■ **ABOUT THIS TASK**:
Copy every row below word for word, omitting the pictures.

[Instrument reading data]
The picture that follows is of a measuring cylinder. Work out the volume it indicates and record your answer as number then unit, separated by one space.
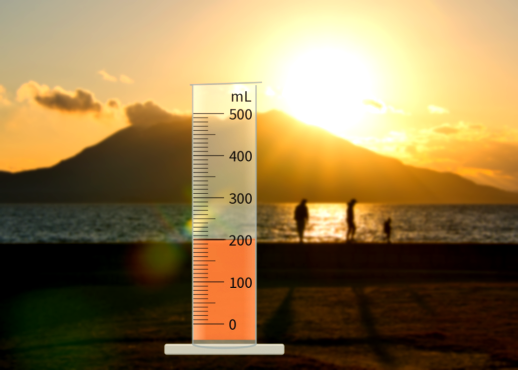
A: 200 mL
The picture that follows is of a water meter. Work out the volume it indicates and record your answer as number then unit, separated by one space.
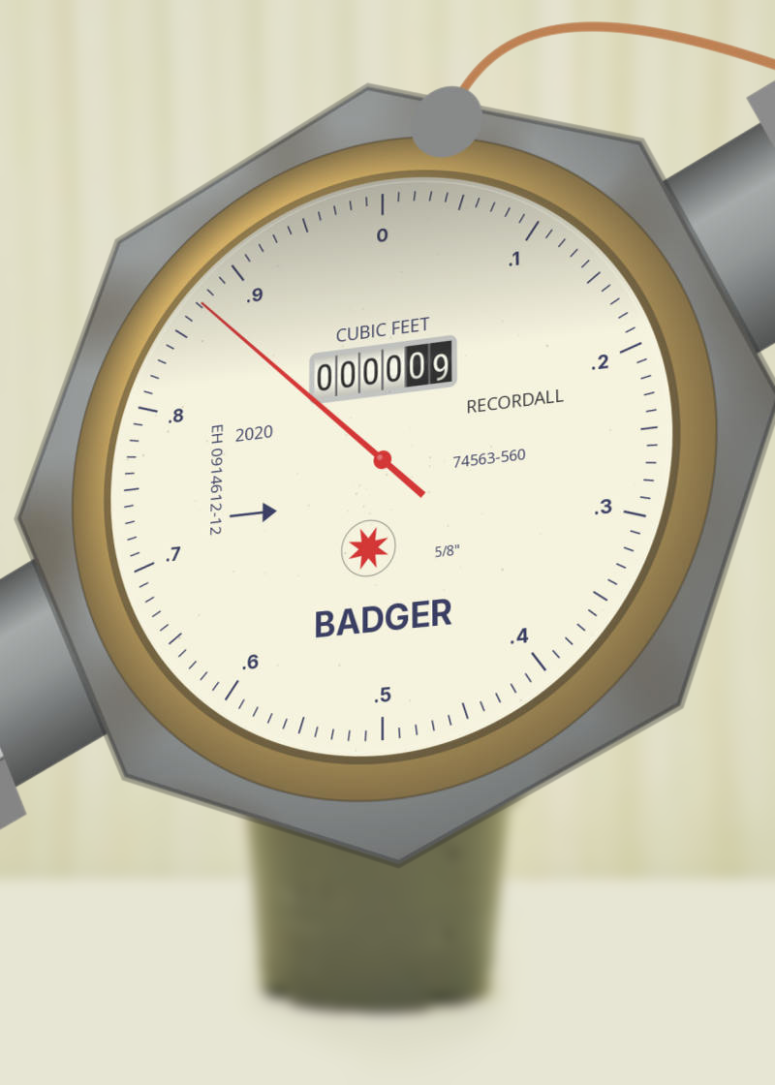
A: 8.87 ft³
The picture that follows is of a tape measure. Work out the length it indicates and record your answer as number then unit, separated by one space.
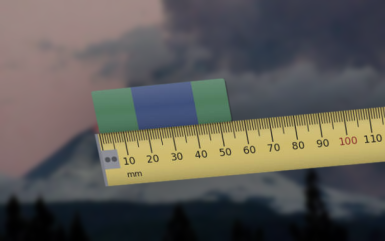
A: 55 mm
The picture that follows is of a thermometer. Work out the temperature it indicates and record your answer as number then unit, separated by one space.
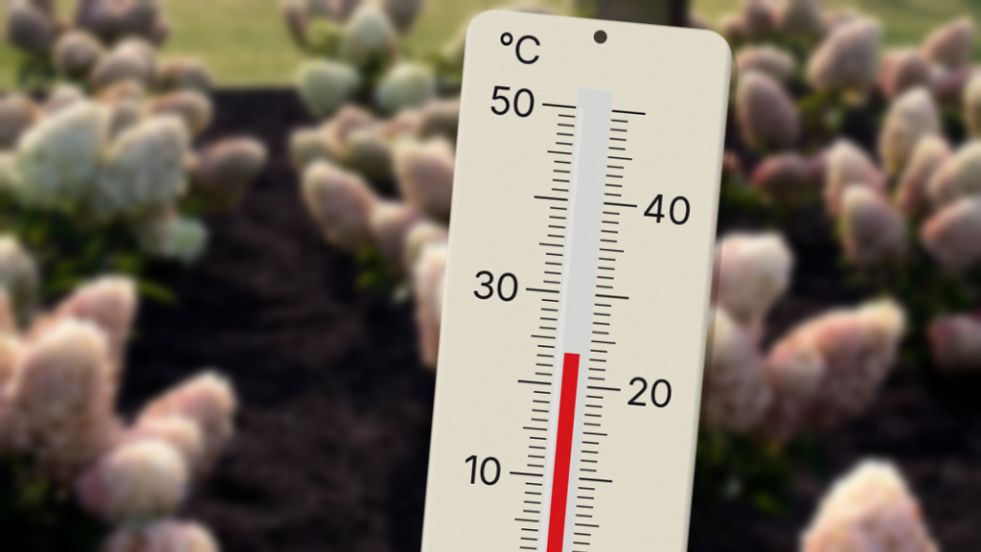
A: 23.5 °C
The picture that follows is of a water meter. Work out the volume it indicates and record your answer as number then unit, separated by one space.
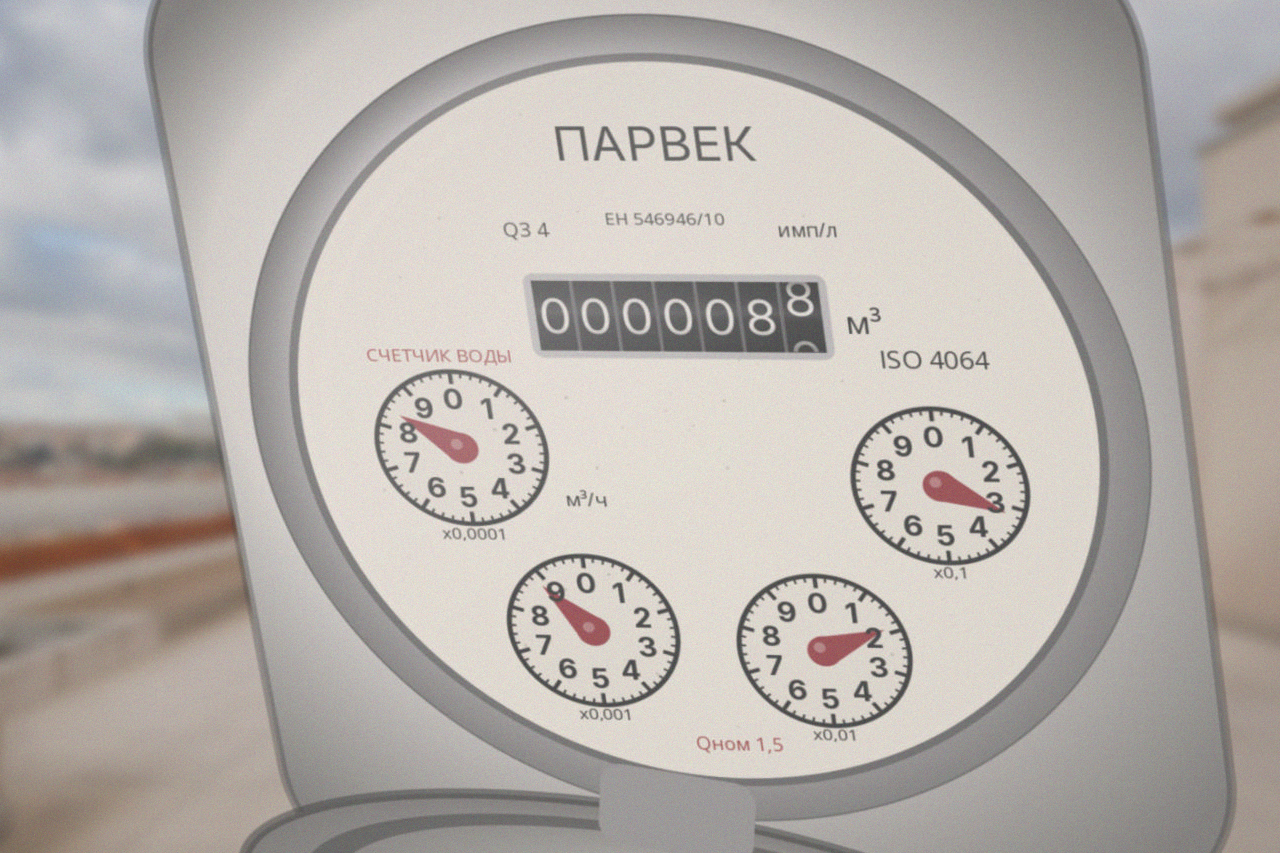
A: 88.3188 m³
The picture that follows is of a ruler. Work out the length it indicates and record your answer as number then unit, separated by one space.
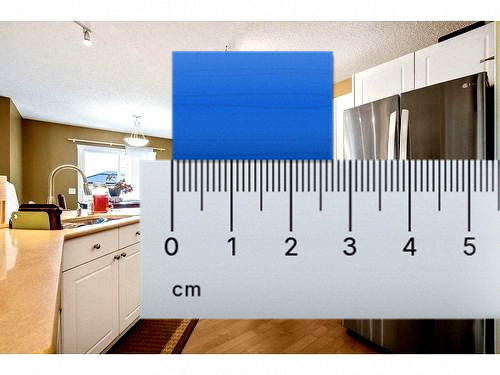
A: 2.7 cm
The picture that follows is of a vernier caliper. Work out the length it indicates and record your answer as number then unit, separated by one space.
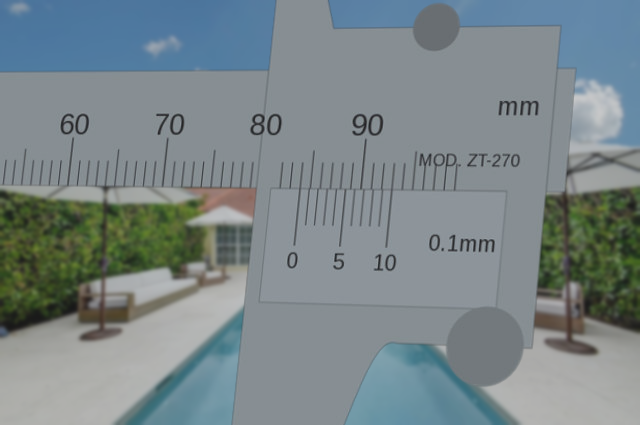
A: 84.0 mm
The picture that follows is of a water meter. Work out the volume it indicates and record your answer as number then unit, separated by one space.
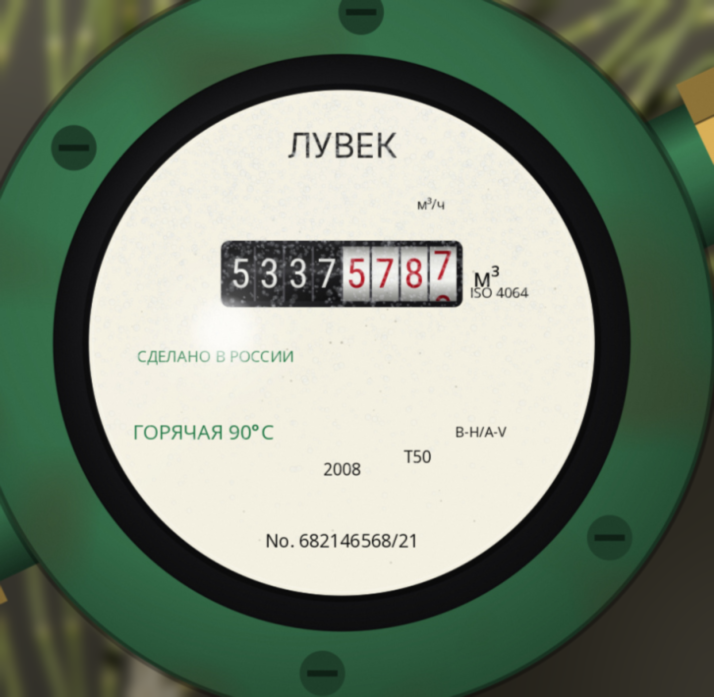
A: 5337.5787 m³
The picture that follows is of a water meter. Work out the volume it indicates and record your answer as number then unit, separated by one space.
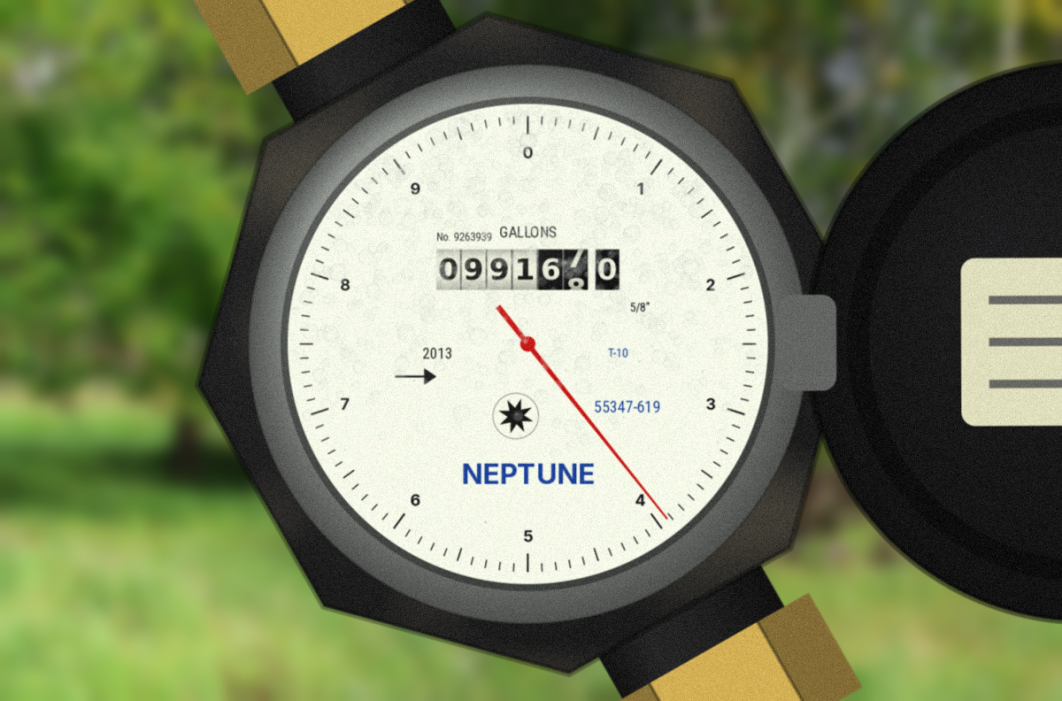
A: 991673.9 gal
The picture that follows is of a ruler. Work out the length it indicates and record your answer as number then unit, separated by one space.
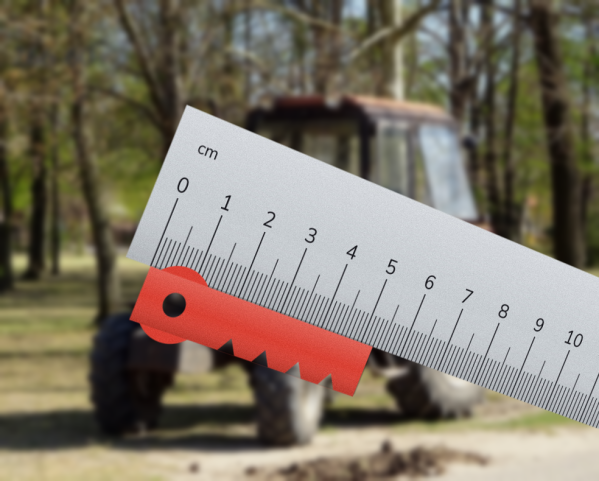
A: 5.3 cm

■ **RESULT OF THIS EXERCISE**:
The picture that follows is of a measuring cylinder. Work out the volume it indicates and record your answer as number then unit, separated by one space.
A: 200 mL
The picture that follows is of a water meter. Work out the volume it indicates and record your answer as number then unit, separated by one space.
A: 8.87 ft³
The picture that follows is of a tape measure. Work out the length it indicates and record your answer as number then unit, separated by one space.
A: 55 mm
The picture that follows is of a thermometer. Work out the temperature it indicates and record your answer as number then unit, separated by one space.
A: 23.5 °C
The picture that follows is of a water meter. Work out the volume it indicates and record your answer as number then unit, separated by one space.
A: 88.3188 m³
The picture that follows is of a ruler. Work out the length it indicates and record your answer as number then unit, separated by one space.
A: 2.7 cm
The picture that follows is of a vernier caliper. Work out the length it indicates and record your answer as number then unit, separated by one space.
A: 84.0 mm
The picture that follows is of a water meter. Work out the volume it indicates and record your answer as number then unit, separated by one space.
A: 5337.5787 m³
The picture that follows is of a water meter. Work out the volume it indicates and record your answer as number then unit, separated by one space.
A: 991673.9 gal
The picture that follows is of a ruler. Work out the length it indicates and record your answer as number then unit, separated by one space.
A: 5.3 cm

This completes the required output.